Madson, known as Chef Joseph, will conduct cooking classes Sept. 29 and Oct. 15, at the Oklahoma Cooperative Extension Service Center, 316 E. Oxford. On Sept. 29, the class will be French cooking, and Oct. 15, he will feature Italian cooking.
Madson has been cooking for 25 years. He started at 15 working as a salad-maker and coffee boy in a restaurant. From there, he went to a grocery store delicatessen and a Boy Scout camp, where he fed 300 people every meal during the summer.
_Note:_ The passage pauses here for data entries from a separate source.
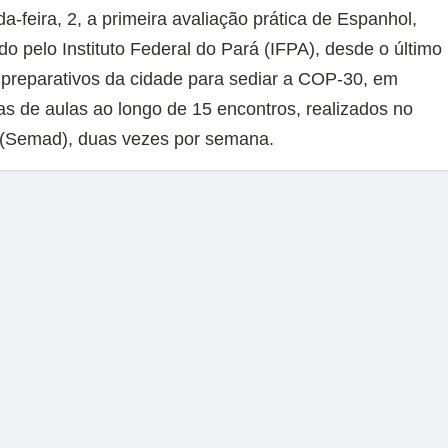
-feira, 2, a primeira avaliação prática de Espanhol,
do pelo Instituto Federal do Pará (IFPA), desde o último
os preparativos da cidade para sediar a COP-30, em
as de aulas ao longo de 15 encontros, realizados no
o (Semad), duas vezes por semana.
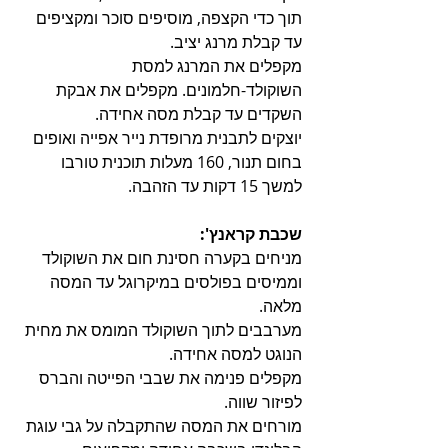
תוך כדי הקצפה, מוסיפים סוכר ומקציפים 
עד קבלת מרנג יציב.
מקפלים את המרנג למסת 
השוקולד-חלמונים. מקפלים את אבקת 
השקדים עד קבלת מסה אחידה.
יוצקים לתבנית מרופדת נייר אפייה ואופים 
בחום תנור, 160 מעלות תוכנית טורבו 
למשך 15 דקות עד הזהבה.
שכבת קראנץ':
מניחים בקערה חסינת חום את השוקולד 
וממיסים בפולסים במיקרוגל עד המסה 
מלאה.
מערבבים לתוך השוקולד המומס את מחית 
הנוגט למסה אחידה.
מקפלים פנימה את שבבי הפייטה והברס 
לפיזור שווה.
מורחים את המסה שהתקבלה על גבי עוגת 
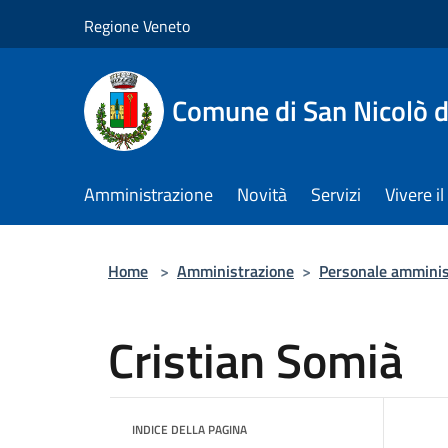
Salta al contenuto principale
Regione Veneto
Comune di San Nicolò d
Amministrazione
Novità
Servizi
Vivere 
Home
>
Amministrazione
>
Personale amminis
Cristian Somià
INDICE DELLA PAGINA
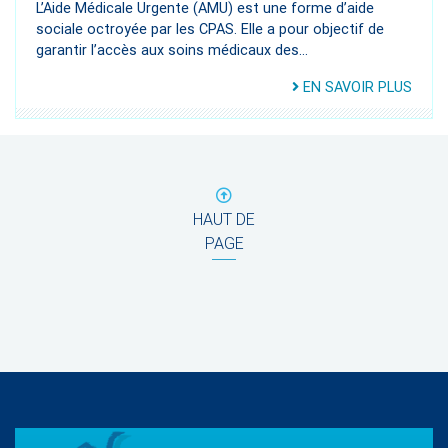
L’Aide Médicale Urgente (AMU) est une forme d’aide
sociale octroyée par les CPAS. Elle a pour objectif de
garantir l’accès aux soins médicaux des...
EN SAVOIR PLUS
HAUT DE
PAGE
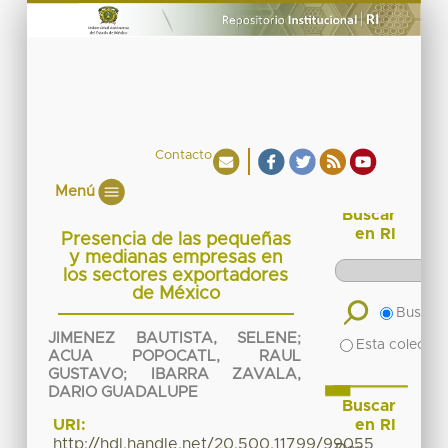
Contacto
Menú
Buscar
en RI
Presencia de las pequeñas
y medianas empresas en
los sectores exportadores
de México
Buscar 
JIMENEZ BAUTISTA, SELENE
;
Esta colecció
ACUA POPOCATL, RAUL
GUSTAVO
;
IBARRA ZAVALA,
DARIO GUADALUPE
Buscar
en RI
URI:
http://hdl.handle.net/20.500.11799/99055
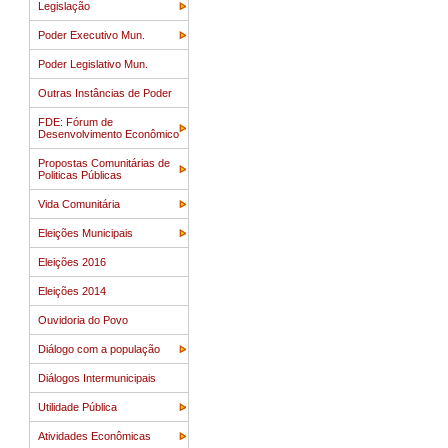
Legislação
Poder Executivo Mun.
Poder Legislativo Mun.
Outras Instâncias de Poder
FDE: Fórum de
Desenvolvimento Econômico
Propostas Comunitárias de
Politicas Públicas
Vida Comunitária
Eleições Municipais
Eleições 2016
Eleições 2014
Ouvidoria do Povo
Diálogo com a população
Diálogos Intermunicipais
Utilidade Pública
Atividades Econômicas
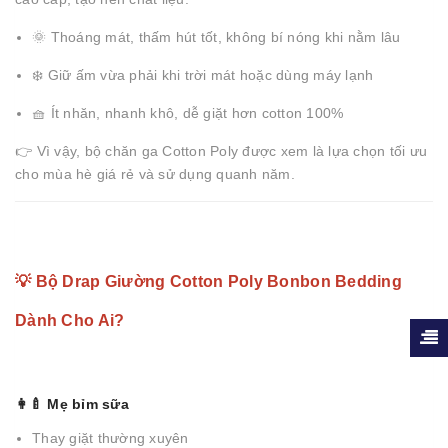
🌞 Thoáng mát, thấm hút tốt, không bí nóng khi nằm lâu
❄️ Giữ ấm vừa phải khi trời mát hoặc dùng máy lạnh
🧺 Ít nhăn, nhanh khô, dễ giặt hơn cotton 100%
👉 Vì vậy, bộ chăn ga Cotton Poly được xem là lựa chọn tối ưu
cho mùa hè giá rẻ và sử dụng quanh năm.
💡 Bộ Drap Giường Cotton Poly Bonbon Bedding
Dành Cho Ai?
👩‍🍼 Mẹ bỉm sữa
Thay giặt thường xuyên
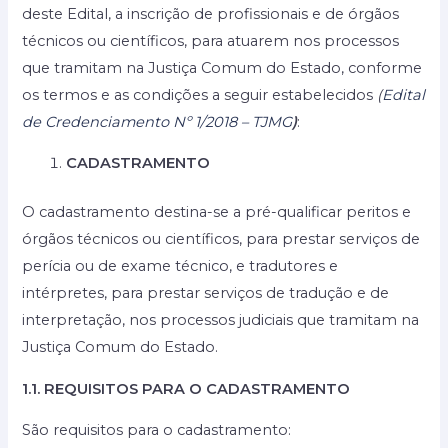
deste Edital, a inscrição de profissionais e de órgãos
técnicos ou científicos, para atuarem nos processos
que tramitam na Justiça Comum do Estado, conforme
os termos e as condições a seguir estabelecidos
(
Edital
de Credenciamento Nº 1/2018 – TJMG
)
:
CADASTRAMENTO
O cadastramento destina-se a pré-qualificar peritos e
órgãos técnicos ou científicos, para prestar serviços de
perícia ou de exame técnico, e tradutores e
intérpretes, para prestar serviços de tradução e de
interpretação, nos processos judiciais que tramitam na
Justiça Comum do Estado.
1.1. REQUISITOS PARA O CADASTRAMENTO
São requisitos para o cadastramento:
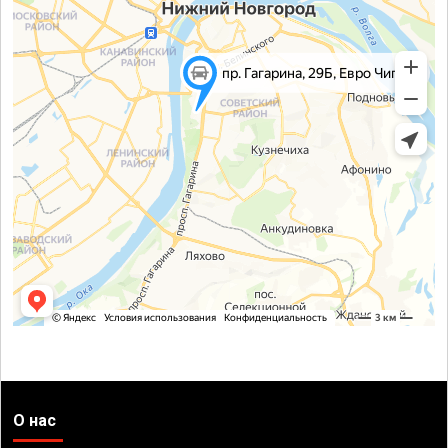
О нас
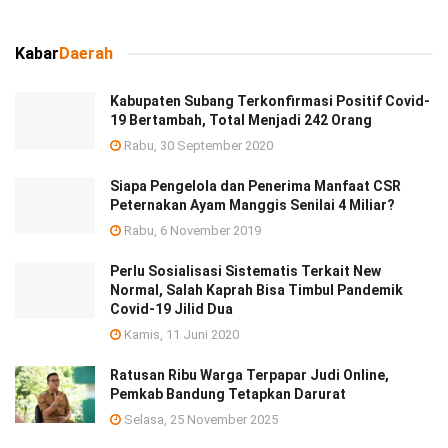
Kabar
Daerah
Kabupaten Subang Terkonfirmasi Positif Covid-
19 Bertambah, Total Menjadi 242 Orang
Rabu, 30 September 2020
Siapa Pengelola dan Penerima Manfaat CSR
Peternakan Ayam Manggis Senilai 4 Miliar?
Rabu, 6 November 2019
Perlu Sosialisasi Sistematis Terkait New
Normal, Salah Kaprah Bisa Timbul Pandemik
Covid-19 Jilid Dua
Kamis, 11 Juni 2020
Ratusan Ribu Warga Terpapar Judi Online,
Pemkab Bandung Tetapkan Darurat
Selasa, 25 November 2025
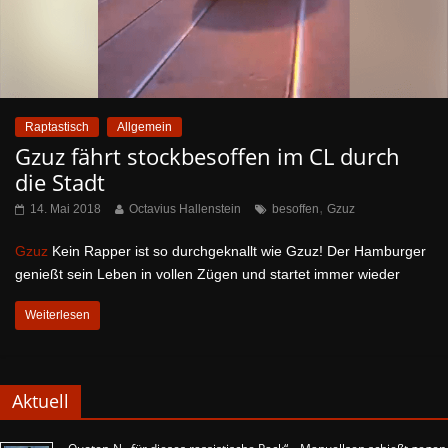
Raptastisch
Allgemein
Gzuz fährt stockbesoffen im CL durch
die Stadt
,
14. Mai 2018
Octavius Hallenstein
besoffen
Gzuz
Gzuz
Kein Rapper ist so durchgeknallt wie Gzuz! Der Hamburger
genießt sein Leben in vollen Zügen und startet immer wieder
Weiterlesen
Aktuell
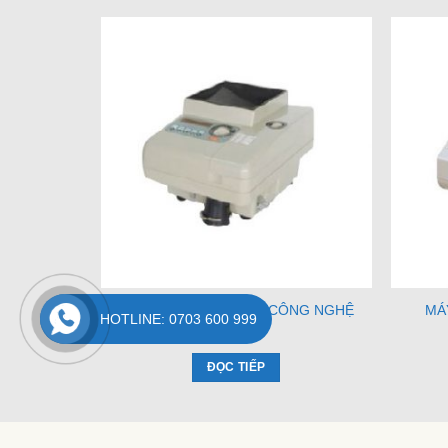
MÁY ĐẾM XU NH-105 (CÔNG NGHỆ
MÁ
HOTLINE: 0703 600 999
NHẬT)
ĐỌC TIẾP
By 16, he had remained in the restaurant business as a waiter and was trained at a Denny’s restaurant, where the manager told him he needed to learn how to cook.
“After college, I moved to Las Vegas thinking I knew how to cook,” he said.
In Las Vegas, he was hard-schooled in cooking and got into the industry working with chefs who taught him how to cook French and Italian, along with German, Russian and Greek. He worked as a line chef in Las Vegas, where he learned the trade, he said.
“I would learn all they had to teach me, then move on to someone else,” he said.
Currently, he is in missionary service in Mexico, part time. He travels to Mexico about six months of the year. He became acquainted with Patti Wilber, who helped him set up a cooking class through the Alfalfa County OSU Extension and Northwestern Oklahoma State University Walch Center for Business Development in Cherokee.
Some of the students in that class began helping set up the Enid classes.
“I have been marketing myself as a personal chef for several years anyway, and it seemed like an idea to help support the mission trips to Mexico,” he said.
Meals in the classes will be five-course meals prepared by the students, and at the end of the evening, everyone sits down and eats together. His Italian meal includes antipasto, soup and salad, a main course of eggplant parmesan/chicken parmesan served with fresh marinara sauce and angel hair pasta. He also plans a vegetable and dessert.
The French meal includes an appetizer, soup and salad, Beef Wellington and dessert.